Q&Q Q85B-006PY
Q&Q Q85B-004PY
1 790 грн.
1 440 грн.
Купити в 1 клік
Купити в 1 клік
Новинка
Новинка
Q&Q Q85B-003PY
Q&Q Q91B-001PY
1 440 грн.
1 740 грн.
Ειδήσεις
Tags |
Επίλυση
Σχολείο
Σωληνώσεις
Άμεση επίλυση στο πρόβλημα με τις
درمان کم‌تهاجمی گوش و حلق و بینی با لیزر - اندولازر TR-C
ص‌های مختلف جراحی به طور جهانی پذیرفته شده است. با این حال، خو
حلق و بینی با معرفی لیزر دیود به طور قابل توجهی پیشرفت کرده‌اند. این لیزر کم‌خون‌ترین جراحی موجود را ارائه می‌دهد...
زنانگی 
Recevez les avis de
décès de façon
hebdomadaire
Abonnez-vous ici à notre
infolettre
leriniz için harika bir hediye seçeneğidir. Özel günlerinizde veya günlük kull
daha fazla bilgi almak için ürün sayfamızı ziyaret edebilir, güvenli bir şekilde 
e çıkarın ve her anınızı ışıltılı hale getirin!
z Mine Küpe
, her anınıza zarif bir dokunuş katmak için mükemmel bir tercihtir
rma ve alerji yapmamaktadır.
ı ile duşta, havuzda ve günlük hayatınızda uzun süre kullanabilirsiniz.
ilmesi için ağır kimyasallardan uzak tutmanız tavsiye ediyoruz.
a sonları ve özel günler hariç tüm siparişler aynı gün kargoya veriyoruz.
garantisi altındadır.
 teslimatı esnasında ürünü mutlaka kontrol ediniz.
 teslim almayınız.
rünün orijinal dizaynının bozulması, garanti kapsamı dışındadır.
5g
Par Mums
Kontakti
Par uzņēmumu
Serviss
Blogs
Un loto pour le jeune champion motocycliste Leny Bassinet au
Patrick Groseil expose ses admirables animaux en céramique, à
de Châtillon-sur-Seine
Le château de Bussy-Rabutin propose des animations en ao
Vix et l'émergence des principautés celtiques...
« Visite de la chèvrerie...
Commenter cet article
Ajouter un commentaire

▶ [WHAT YOU ARE ASKED TO DO]: Substitute "Хіт продажу" for every "Новинка" in the listing above, and return the whole listing with nothing else altered.

▶ [WRITTEN REPLY]:
Q&Q Q85B-006PY
Q&Q Q85B-004PY
1 790 грн.
1 440 грн.
Купити в 1 клік
Купити в 1 клік
Хіт продажу
Хіт продажу
Q&Q Q85B-003PY
Q&Q Q91B-001PY
1 440 грн.
1 740 грн.
Ειδήσεις
Tags |
Επίλυση
Σχολείο
Σωληνώσεις
Άμεση επίλυση στο πρόβλημα με τις
درمان کم‌تهاجمی گوش و حلق و بینی با لیزر - اندولازر TR-C
ص‌های مختلف جراحی به طور جهانی پذیرفته شده است. با این حال، خو
حلق و بینی با معرفی لیزر دیود به طور قابل توجهی پیشرفت کرده‌اند. این لیزر کم‌خون‌ترین جراحی موجود را ارائه می‌دهد...
زنانگی 
Recevez les avis de
décès de façon
hebdomadaire
Abonnez-vous ici à notre
infolettre
leriniz için harika bir hediye seçeneğidir. Özel günlerinizde veya günlük kull
daha fazla bilgi almak için ürün sayfamızı ziyaret edebilir, güvenli bir şekilde 
e çıkarın ve her anınızı ışıltılı hale getirin!
z Mine Küpe
, her anınıza zarif bir dokunuş katmak için mükemmel bir tercihtir
rma ve alerji yapmamaktadır.
ı ile duşta, havuzda ve günlük hayatınızda uzun süre kullanabilirsiniz.
ilmesi için ağır kimyasallardan uzak tutmanız tavsiye ediyoruz.
a sonları ve özel günler hariç tüm siparişler aynı gün kargoya veriyoruz.
garantisi altındadır.
 teslimatı esnasında ürünü mutlaka kontrol ediniz.
 teslim almayınız.
rünün orijinal dizaynının bozulması, garanti kapsamı dışındadır.
5g
Par Mums
Kontakti
Par uzņēmumu
Serviss
Blogs
Un loto pour le jeune champion motocycliste Leny Bassinet au
Patrick Groseil expose ses admirables animaux en céramique, à
de Châtillon-sur-Seine
Le château de Bussy-Rabutin propose des animations en ao
Vix et l'émergence des principautés celtiques...
« Visite de la chèvrerie...
Commenter cet article
Ajouter un commentaire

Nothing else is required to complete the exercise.